Assignment 1: Translate this sentence from the abstract on cascading failures into Spanish: "Cascading failures are typically initiated by a set of equipment outages that cause operating constraint violations."

Extract:
--
Controlling Cascading Failures with Cooperative Autonomous Agents

Report 4 Downloads 145 Views
Controlling Cascading Failures with Cooperative Autonomous Agents Paul Hines 5 January 2005

A qualifier paper submitted to the Engineering and Public Policy Department Carnegie Mellon University advisor: Sarosh Talukdar Total words in main text: 5134 Total words in paper: 7911

Abstract Cascading failures in electricity networks cause blackouts, which often lead to severe economic and social consequences. Cascading failures are typically initiated by a set of equipment outages that cause operating constraint violations. When violations persist in a network they can trigger additional outages which in turn may cause further violations. This paper proposes a method for limiting the social costs of cascading failures by eliminating violations before a dependent outage occurs. This global problem is solved using a new application of distributed model predictive control. Specifically, our method is to create a network of autonomous agents, one at each bus of a power network. The task assigned to each agent is to solve the global control problem with limited communication abilities. Each agent builds a simplified model of the network based on locally available data and solves its local problem using model predictive control and cooperation. Through extensive simulations with IEEE test networks, we find that the autonomous agent design meets its goals with limited communication. Experiments also demonstrate that cooperation among software agents can vastly improve system performance. While the principle contribution of this paper is the development of a new method for controlling cascading failures, several aspects of the included results are also relevant to contemporary policy problems. Firstly, this paper demonstrates that it is possible to perform some network control tasks without large-scale centralization. This property could be valuable in the US where centralization of control and regulatory functions has proved politically difficult. Secondly, this paper presents preliminary estimates of the benefits, costs, and risks associated with this technology. With some additional development, the methods will be useful for evaluating and comparing grid control technologies.
--
[Excerpts from a dataset]
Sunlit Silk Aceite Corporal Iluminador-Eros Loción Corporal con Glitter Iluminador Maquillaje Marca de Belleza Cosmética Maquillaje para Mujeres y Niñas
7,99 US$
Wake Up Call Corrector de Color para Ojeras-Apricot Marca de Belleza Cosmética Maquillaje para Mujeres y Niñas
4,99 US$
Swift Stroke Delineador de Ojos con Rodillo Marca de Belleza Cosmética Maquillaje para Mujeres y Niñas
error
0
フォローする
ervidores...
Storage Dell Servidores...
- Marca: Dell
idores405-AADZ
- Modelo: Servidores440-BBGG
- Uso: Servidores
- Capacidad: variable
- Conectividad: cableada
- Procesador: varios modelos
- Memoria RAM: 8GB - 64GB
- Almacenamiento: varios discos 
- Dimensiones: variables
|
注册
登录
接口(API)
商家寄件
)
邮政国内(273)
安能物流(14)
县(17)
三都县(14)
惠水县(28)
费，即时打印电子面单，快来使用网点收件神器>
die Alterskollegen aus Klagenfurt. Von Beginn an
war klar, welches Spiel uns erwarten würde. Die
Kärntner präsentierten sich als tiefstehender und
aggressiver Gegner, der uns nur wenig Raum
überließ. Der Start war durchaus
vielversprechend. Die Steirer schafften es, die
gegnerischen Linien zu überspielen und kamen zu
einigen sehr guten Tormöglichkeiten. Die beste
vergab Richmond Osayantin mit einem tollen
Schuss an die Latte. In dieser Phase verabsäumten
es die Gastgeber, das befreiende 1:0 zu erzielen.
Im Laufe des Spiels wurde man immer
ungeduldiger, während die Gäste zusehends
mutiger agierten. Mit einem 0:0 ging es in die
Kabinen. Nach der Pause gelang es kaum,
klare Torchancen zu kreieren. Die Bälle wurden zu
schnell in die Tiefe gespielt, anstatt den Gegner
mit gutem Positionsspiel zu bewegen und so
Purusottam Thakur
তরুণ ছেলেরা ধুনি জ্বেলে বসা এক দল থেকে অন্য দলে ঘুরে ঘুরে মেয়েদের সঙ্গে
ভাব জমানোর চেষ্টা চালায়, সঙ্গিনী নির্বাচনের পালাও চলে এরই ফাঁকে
--
Assignment 2: In the listing, switch every "Maquillaje" to "Makeup" from its first line up to and including the line with "Purusottam Thakur". Give back only those lines, with nothing else changed.

Task result 1: Las fallas en cascada suelen iniciarse por un conjunto de interrupciones de equipos que provocan violaciones de las restricciones operativas.

Task result 2:
Sunlit Silk Aceite Corporal Iluminador-Eros Loción Corporal con Glitter Iluminador Makeup Marca de Belleza Cosmética Makeup para Mujeres y Niñas
7,99 US$
Wake Up Call Corrector de Color para Ojeras-Apricot Marca de Belleza Cosmética Makeup para Mujeres y Niñas
4,99 US$
Swift Stroke Delineador de Ojos con Rodillo Marca de Belleza Cosmética Makeup para Mujeres y Niñas
error
0
フォローする
ervidores...
Storage Dell Servidores...
- Marca: Dell
idores405-AADZ
- Modelo: Servidores440-BBGG
- Uso: Servidores
- Capacidad: variable
- Conectividad: cableada
- Procesador: varios modelos
- Memoria RAM: 8GB - 64GB
- Almacenamiento: varios discos 
- Dimensiones: variables
|
注册
登录
接口(API)
商家寄件
)
邮政国内(273)
安能物流(14)
县(17)
三都县(14)
惠水县(28)
费，即时打印电子面单，快来使用网点收件神器>
die Alterskollegen aus Klagenfurt. Von Beginn an
war klar, welches Spiel uns erwarten würde. Die
Kärntner präsentierten sich als tiefstehender und
aggressiver Gegner, der uns nur wenig Raum
überließ. Der Start war durchaus
vielversprechend. Die Steirer schafften es, die
gegnerischen Linien zu überspielen und kamen zu
einigen sehr guten Tormöglichkeiten. Die beste
vergab Richmond Osayantin mit einem tollen
Schuss an die Latte. In dieser Phase verabsäumten
es die Gastgeber, das befreiende 1:0 zu erzielen.
Im Laufe des Spiels wurde man immer
ungeduldiger, während die Gäste zusehends
mutiger agierten. Mit einem 0:0 ging es in die
Kabinen. Nach der Pause gelang es kaum,
klare Torchancen zu kreieren. Die Bälle wurden zu
schnell in die Tiefe gespielt, anstatt den Gegner
mit gutem Positionsspiel zu bewegen und so
Purusottam Thakur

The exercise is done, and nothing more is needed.